- Excerpted text
----------------

The following grant lines will be reduced by 4%:

  • Match funding for VR Services - DRS will be forced to rely more on third party match in order to fully draw the federal VR grant.
  • Independent Living Centers (CIL's) - Contracts with CIL's will be reduced across the board.
  • Migrant Services - The contract established to support these services will be reduced.
  • Match funding for the Older Blind Program - Funding available for direct customer services will be reduced.
  • Supplemental funding for the Community Reintegration Program - Contracts with CIL's will be reduced across the board.

The following areas will be reduced approximately 5%:

  • Match funding for the Training Grant - Limits on the amount of supplies and materials needed for required training of staff in the Vocational Rehabilitation Program.
  • Illinois School for the Deaf - Impacts are being determined
  • Illinois School for the Visually Impaired - Impacts are being determined
  • Illinois Center for Rehabilitation & Education (Roosevelt) - With the exception of the Contractual line, funding reductions will be managed without impacting services to customers. Specific impacts to contractual services are still being determined.
  • Illinois Center for Rehabilitation & Education (Wood) - The reduction in the contractual line will be managed without impacting services to customers.

----------------

Collected data
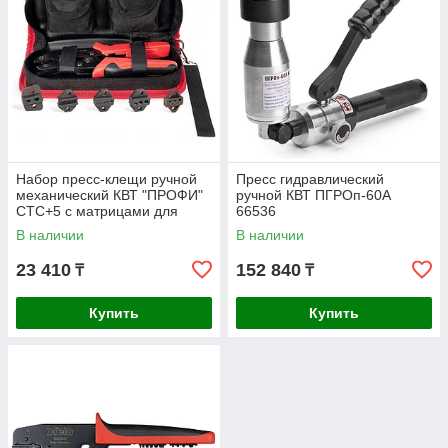
Набор пресс-клещи ручной
Пресс гидравлический
механический КВТ "ПРОФИ"
ручной КВТ ПГРОп-60А
СТС+5 c матрицами для
66536
опрессовки наконечников
В наличии
В наличии
86875
23 410
152 840
₸
₸
Купить
Купить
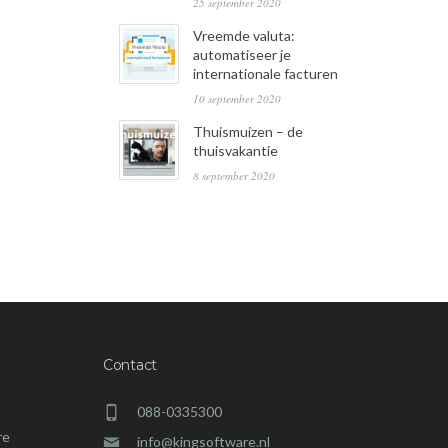
25 september 2020
Vreemde valuta:
automatiseer je
internationale facturen
10 september 2020
Thuismuizen – de
thuisvakantie
8 september 2020
Contact
088-0335300
re
info@kingsoftware.nl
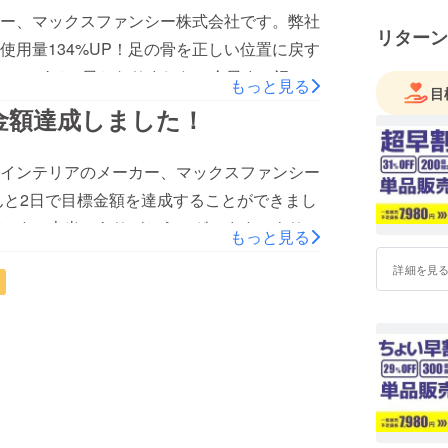
上げます。本当にありがとうございました！
ー、マックスファンシー株式会社です。弊社
リターン
用量134%UP！足の骨を正しい位置に戻す
そういった
がついにあと1日となりました！今日まで沢山
指し活動
もっと見る
目
続けて来られたことに深く感謝申し上げま
金額達成しました！
お願いいたします！
そんな気
インテリアのメーカー、マックスファンシー
んと2日で目標金額を達成することができまし
です。本当にありがとうございます。より多
もっと見る
ッフ一同頑張りますので、もしみなさまの周り
詳細を見
しゃいましたらこんな商品があるよ、と伝え
嬉しいです。引き続きどうぞよろしくお願い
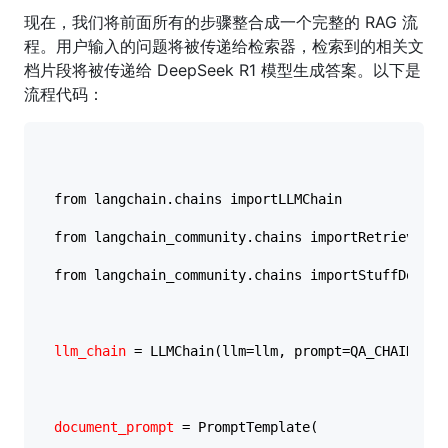
现在，我们将前面所有的步骤整合成一个完整的 RAG 流
程。用户输入的问题将被传递给检索器，检索到的相关文
档片段将被传递给 DeepSeek R1 模型生成答案。以下是
流程代码：
from langchain.chains importLLMChain

from langchain_community.chains importRetrievalQA

from langchain_community.chains importStuffDocumen
llm_chain
 = LLMChain(llm=llm, prompt=QA_CHAIN_PROM
document_prompt
 = PromptTemplate(
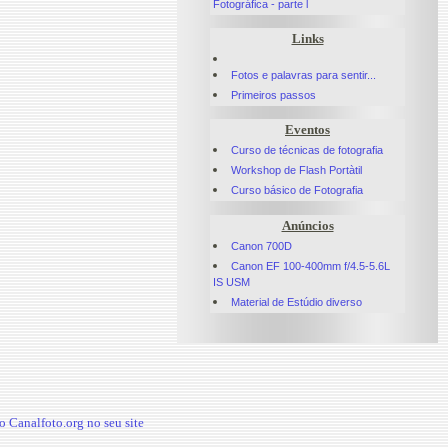
Fotográfica - parte l
Links
Fotos e palavras para sentir...
Primeiros passos
Eventos
Curso de técnicas de fotografia
Workshop de Flash Portàtil
Curso básico de Fotografia
Anúncios
Canon 700D
Canon EF 100-400mm f/4.5-5.6L
IS USM
Material de Estúdio diverso
 Canalfoto.org no seu site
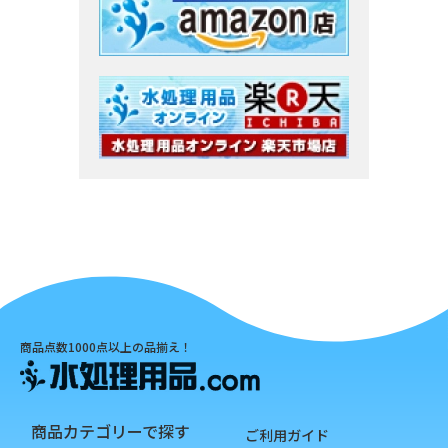
商品点数1000点以上の品揃え！
商品カテゴリーで探す
ご利用ガイド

----------------

- List of tasks
**1)** Answer these questions from the grant reductions text.
(a) By what percentage will the contracts with Independent Living Centers be reduced?
(b) What does the text say about impacts at the Illinois School for the Deaf?
(c) For the Illinois Center for Rehabilitation & Education (Wood), which line's reduction will be managed without impacting services to customers?
**2)** Translate this sentence from the grant reductions text into Spanish: "The reduction in the contractual line will be managed without impacting services to customers."

- Activity answers
**1)**
(a) 4%
(b) Impacts are being determined.
(c) The contractual line

**2)** La reducción en la partida contractual se gestionará sin afectar los servicios a los clientes.